Traveling vertically with constant velocity V0:
$$y_A=y_0+v_0t$$

Launched vertically with initial velocity V0:
$$y_B=y_0+v_0t + \frac{1}{2}\left(-g \right)t^2$$

The magnitude of the term $$\frac{1}{2}\left(-g \right)t^2$$ is how much the projectile has fallen, relative to the constant velocity particle.

What has your comment got to do with mine??

robphy
Homework Helper
Gold Member
Maybe I should have clarified that
"falling" [below straight line motion]
means "falling" [below the trajectory of inertial motion].

have an answer to the question you ask... the earth's surface falls away sufficiently fast for their motion.
Yes, I know that. I'm not the one struggling with the concepts. We are talking about clarifying the language for students.

Consider the situation where the space ship has more energy than necessary to maintain circular motion, so that it spirals away from the Earth. Doesn't everyone here find calling its motion "free fall" counterintuitive? It sure doesn't seem to me that the term "falling" is a very apt description of its motion.

russ_watters
Mentor
I'm generally not in favor of simplifying language to make things easier for students to understand. What that ends up meaning is they never learn the correct terminology. The term "free-fall" works just fine if it is explained.

I've heard people have difficulty with the concept of Relativity because the term "relative" makes them think the theory says the speed of light is relative. So to avoid confusion, lets just call it 'Einstein's theory of Bob.' Problem solved - until the future physics majors in the class go to college and wonder what the heck this theory of "Relativity" is.

Another thing that irritates me: oversimplification.

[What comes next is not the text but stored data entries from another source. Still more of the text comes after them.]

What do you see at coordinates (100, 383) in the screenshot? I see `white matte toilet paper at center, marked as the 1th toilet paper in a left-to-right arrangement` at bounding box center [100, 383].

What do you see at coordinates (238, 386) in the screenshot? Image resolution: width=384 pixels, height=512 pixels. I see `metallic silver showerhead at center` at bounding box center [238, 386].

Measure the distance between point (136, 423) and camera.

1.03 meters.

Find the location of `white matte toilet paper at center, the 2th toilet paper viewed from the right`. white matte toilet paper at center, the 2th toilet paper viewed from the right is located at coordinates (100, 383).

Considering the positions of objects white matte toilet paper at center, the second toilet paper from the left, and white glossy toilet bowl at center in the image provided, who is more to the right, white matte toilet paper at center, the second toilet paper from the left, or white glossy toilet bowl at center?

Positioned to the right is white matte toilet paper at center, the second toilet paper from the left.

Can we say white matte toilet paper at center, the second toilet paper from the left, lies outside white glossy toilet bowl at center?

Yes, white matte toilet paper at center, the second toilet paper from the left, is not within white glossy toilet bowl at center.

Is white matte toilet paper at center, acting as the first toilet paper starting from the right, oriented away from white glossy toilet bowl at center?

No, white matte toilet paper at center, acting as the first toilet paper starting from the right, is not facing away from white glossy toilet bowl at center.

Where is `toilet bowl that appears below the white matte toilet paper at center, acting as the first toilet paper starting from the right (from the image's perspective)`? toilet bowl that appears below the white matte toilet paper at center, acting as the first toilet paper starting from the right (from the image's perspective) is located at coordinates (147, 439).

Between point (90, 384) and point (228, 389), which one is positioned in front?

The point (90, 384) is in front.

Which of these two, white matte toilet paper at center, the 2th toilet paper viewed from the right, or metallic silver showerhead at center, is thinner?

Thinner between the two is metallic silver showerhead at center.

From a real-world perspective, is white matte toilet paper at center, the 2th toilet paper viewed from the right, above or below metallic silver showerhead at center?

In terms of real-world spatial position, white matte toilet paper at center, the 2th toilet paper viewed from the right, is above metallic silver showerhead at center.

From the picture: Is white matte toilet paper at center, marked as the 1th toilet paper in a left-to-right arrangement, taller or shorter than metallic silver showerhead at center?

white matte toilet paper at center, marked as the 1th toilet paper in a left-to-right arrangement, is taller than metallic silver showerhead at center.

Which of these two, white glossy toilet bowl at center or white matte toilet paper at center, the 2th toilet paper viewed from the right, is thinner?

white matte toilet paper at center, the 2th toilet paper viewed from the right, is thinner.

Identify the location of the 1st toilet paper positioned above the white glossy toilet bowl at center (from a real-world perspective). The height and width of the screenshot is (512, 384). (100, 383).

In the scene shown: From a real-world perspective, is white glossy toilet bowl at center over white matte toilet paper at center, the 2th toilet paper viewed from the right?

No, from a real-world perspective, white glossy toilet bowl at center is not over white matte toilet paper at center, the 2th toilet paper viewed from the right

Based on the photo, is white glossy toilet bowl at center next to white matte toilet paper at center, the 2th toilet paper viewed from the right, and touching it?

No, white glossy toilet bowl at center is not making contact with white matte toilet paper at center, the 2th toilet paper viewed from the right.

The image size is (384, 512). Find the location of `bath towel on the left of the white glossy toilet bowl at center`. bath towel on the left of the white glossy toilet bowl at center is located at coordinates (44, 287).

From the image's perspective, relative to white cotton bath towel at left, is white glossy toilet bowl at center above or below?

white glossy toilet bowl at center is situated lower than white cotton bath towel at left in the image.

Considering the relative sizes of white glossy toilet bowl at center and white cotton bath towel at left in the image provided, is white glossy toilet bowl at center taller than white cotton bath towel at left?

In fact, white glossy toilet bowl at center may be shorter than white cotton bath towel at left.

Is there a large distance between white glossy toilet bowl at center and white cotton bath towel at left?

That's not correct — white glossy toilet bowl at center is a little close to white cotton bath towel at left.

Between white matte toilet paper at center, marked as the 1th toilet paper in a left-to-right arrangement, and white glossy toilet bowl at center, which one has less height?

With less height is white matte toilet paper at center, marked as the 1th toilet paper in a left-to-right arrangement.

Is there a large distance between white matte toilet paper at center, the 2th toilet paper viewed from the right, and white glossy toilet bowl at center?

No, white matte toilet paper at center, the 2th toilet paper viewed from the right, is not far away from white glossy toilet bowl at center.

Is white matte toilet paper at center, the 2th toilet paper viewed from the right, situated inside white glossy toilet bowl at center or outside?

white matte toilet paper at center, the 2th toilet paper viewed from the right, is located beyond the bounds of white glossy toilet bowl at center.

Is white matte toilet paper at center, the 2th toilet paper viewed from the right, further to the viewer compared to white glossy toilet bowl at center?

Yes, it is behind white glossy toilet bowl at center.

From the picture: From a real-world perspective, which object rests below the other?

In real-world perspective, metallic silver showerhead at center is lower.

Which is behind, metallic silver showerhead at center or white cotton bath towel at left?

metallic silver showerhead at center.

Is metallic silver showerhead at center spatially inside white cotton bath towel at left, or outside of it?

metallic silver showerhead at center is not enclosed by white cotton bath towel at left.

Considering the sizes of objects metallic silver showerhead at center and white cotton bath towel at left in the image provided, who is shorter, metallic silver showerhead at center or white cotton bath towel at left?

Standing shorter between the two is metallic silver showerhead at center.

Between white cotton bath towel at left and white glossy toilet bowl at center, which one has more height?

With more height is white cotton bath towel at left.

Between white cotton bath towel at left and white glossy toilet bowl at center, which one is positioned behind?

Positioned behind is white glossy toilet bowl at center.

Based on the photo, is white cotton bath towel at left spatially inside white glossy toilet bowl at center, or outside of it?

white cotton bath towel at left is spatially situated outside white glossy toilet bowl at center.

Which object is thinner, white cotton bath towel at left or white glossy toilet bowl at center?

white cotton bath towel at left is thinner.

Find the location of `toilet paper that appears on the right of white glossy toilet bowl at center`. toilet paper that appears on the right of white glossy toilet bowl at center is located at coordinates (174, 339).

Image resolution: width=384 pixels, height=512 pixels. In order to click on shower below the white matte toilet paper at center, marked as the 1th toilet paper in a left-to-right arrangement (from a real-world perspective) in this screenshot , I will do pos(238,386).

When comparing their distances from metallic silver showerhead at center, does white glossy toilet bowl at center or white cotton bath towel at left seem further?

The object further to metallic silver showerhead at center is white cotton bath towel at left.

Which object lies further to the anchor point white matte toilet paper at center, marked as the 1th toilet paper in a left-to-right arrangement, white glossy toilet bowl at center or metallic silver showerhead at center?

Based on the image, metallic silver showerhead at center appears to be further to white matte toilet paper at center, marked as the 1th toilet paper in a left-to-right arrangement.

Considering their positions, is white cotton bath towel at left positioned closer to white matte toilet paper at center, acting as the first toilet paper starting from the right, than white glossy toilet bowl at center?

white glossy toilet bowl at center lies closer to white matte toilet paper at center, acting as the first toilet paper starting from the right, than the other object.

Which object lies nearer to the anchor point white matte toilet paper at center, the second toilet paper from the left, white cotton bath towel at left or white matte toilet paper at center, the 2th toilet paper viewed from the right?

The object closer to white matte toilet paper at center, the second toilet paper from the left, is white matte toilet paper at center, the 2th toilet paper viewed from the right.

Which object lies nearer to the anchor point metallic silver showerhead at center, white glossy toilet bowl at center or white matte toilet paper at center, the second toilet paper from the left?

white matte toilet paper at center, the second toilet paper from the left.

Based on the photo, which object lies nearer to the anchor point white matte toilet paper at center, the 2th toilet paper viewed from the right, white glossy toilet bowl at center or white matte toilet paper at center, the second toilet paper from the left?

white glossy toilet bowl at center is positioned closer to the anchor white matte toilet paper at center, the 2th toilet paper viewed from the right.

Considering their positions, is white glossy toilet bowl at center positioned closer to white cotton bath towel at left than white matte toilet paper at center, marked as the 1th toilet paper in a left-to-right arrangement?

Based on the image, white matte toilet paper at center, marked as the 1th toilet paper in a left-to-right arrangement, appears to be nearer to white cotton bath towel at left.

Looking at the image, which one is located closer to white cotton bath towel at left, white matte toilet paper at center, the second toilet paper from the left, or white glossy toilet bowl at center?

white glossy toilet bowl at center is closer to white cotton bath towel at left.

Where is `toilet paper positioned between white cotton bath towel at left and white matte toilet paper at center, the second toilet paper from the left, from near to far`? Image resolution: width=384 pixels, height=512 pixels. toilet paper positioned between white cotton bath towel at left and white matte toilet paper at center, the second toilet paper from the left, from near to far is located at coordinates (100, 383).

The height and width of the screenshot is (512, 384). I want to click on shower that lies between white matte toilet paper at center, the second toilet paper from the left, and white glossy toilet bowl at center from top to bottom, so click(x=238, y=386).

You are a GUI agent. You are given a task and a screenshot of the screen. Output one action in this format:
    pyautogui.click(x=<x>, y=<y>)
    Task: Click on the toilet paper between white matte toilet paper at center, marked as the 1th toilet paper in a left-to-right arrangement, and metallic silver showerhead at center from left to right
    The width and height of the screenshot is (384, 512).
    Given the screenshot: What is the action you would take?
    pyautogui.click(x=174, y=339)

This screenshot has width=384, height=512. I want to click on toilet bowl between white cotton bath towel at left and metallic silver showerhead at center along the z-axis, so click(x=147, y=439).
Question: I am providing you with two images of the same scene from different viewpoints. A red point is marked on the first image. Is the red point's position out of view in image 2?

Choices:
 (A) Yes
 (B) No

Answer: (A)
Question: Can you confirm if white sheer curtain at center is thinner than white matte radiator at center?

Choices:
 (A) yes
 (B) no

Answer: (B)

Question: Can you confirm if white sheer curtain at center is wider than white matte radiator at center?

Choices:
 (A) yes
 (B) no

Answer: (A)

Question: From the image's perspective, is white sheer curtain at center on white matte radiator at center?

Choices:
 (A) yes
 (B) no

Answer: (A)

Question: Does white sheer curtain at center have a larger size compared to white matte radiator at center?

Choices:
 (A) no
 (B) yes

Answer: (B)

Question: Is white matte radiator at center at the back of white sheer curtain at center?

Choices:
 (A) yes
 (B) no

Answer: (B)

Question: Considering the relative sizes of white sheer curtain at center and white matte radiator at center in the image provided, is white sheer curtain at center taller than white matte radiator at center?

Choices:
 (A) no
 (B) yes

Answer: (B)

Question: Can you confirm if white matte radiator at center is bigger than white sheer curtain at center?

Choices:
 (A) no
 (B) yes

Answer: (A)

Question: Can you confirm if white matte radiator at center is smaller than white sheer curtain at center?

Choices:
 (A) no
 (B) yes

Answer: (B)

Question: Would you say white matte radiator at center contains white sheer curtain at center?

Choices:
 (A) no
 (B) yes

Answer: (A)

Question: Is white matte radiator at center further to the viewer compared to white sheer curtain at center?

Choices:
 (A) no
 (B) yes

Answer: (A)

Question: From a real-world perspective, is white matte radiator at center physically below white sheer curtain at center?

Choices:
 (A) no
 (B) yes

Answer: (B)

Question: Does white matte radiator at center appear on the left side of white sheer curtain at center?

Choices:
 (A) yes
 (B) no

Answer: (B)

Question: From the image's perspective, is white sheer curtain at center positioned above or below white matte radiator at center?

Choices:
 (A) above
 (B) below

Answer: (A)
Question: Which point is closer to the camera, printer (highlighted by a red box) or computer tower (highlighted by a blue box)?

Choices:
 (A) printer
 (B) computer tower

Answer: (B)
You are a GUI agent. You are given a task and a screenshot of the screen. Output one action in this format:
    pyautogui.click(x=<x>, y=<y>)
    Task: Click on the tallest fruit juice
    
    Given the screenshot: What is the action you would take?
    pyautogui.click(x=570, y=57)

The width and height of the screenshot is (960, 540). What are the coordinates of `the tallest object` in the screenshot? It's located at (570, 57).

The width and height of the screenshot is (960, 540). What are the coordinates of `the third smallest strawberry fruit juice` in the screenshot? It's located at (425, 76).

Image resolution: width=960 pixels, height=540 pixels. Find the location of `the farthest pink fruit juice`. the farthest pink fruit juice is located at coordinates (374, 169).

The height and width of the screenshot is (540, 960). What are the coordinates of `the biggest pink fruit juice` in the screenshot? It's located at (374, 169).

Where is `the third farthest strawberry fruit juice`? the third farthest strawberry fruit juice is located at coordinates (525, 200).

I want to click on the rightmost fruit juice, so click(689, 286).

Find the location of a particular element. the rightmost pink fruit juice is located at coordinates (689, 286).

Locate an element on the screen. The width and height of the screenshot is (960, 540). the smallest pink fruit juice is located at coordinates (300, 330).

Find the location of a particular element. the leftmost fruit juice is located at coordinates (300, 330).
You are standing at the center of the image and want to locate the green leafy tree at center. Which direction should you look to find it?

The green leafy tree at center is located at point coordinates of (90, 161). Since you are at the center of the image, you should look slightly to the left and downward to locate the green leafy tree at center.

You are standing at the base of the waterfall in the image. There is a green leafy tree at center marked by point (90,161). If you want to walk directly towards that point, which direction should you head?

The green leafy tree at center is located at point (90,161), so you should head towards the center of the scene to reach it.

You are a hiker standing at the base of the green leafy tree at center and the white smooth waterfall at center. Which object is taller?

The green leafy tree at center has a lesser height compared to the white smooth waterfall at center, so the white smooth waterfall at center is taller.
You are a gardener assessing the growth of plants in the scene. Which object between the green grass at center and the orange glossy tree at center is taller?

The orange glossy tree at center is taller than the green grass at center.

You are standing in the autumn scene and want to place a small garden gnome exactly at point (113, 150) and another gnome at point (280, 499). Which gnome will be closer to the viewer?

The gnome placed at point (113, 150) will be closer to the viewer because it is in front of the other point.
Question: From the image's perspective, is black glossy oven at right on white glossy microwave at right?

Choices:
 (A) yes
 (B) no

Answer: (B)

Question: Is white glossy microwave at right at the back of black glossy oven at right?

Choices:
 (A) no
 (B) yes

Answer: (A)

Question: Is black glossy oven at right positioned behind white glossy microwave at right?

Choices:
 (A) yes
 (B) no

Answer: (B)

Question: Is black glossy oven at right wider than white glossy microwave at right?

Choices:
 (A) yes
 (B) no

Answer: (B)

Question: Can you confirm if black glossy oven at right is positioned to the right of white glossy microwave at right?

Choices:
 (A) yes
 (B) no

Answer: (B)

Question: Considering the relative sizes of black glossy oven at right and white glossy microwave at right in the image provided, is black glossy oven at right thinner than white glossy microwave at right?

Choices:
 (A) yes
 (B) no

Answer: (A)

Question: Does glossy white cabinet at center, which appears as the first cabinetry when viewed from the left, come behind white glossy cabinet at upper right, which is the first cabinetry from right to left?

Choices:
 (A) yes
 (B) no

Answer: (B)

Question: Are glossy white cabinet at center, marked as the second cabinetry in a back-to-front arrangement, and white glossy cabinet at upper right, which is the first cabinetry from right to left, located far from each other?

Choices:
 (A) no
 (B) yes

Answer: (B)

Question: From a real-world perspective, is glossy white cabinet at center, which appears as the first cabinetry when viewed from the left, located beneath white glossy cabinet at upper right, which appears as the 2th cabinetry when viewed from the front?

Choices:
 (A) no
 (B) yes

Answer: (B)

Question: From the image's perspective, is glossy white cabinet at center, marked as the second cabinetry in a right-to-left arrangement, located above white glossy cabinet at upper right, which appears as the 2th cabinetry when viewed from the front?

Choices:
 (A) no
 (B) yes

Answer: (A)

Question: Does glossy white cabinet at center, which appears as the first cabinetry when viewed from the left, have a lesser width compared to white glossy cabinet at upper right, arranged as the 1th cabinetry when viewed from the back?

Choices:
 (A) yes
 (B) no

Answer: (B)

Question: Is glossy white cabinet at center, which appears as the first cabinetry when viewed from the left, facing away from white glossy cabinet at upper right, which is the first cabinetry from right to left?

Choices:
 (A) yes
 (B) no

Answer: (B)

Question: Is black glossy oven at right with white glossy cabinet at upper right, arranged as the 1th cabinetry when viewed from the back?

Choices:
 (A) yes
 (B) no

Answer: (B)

The classic example is "the speed of light in a vacuum...." We see someone misinterpret this almost once a week. There are probably a good dozen threads here on it. Students learn in high school that the speed of light is C in a vacuum, but it varies in different media. Imagine their surprise (and confusion) when they first read about Relativity and the constancy of the speed of light. Avoiding that requires a tiny, simple clarification when teaching optics in high scool physics.

I'm generally not in favor of simplifying language to make things easier for students to understand. What that ends up meaning is they never learn the correct terminology.
Which is why I am not in favor of changing the term "work." But "free-fall" is misleading, not just hard to understand.

I think we should adapt the names of things until we get it right. Some concepts are so deeply ingrained that we best leave them alone, such as "work" and "force." But I think replacing the term "free-fall" with something better (if it exists) can only have positive effects on physics teaching. At least, IMHO.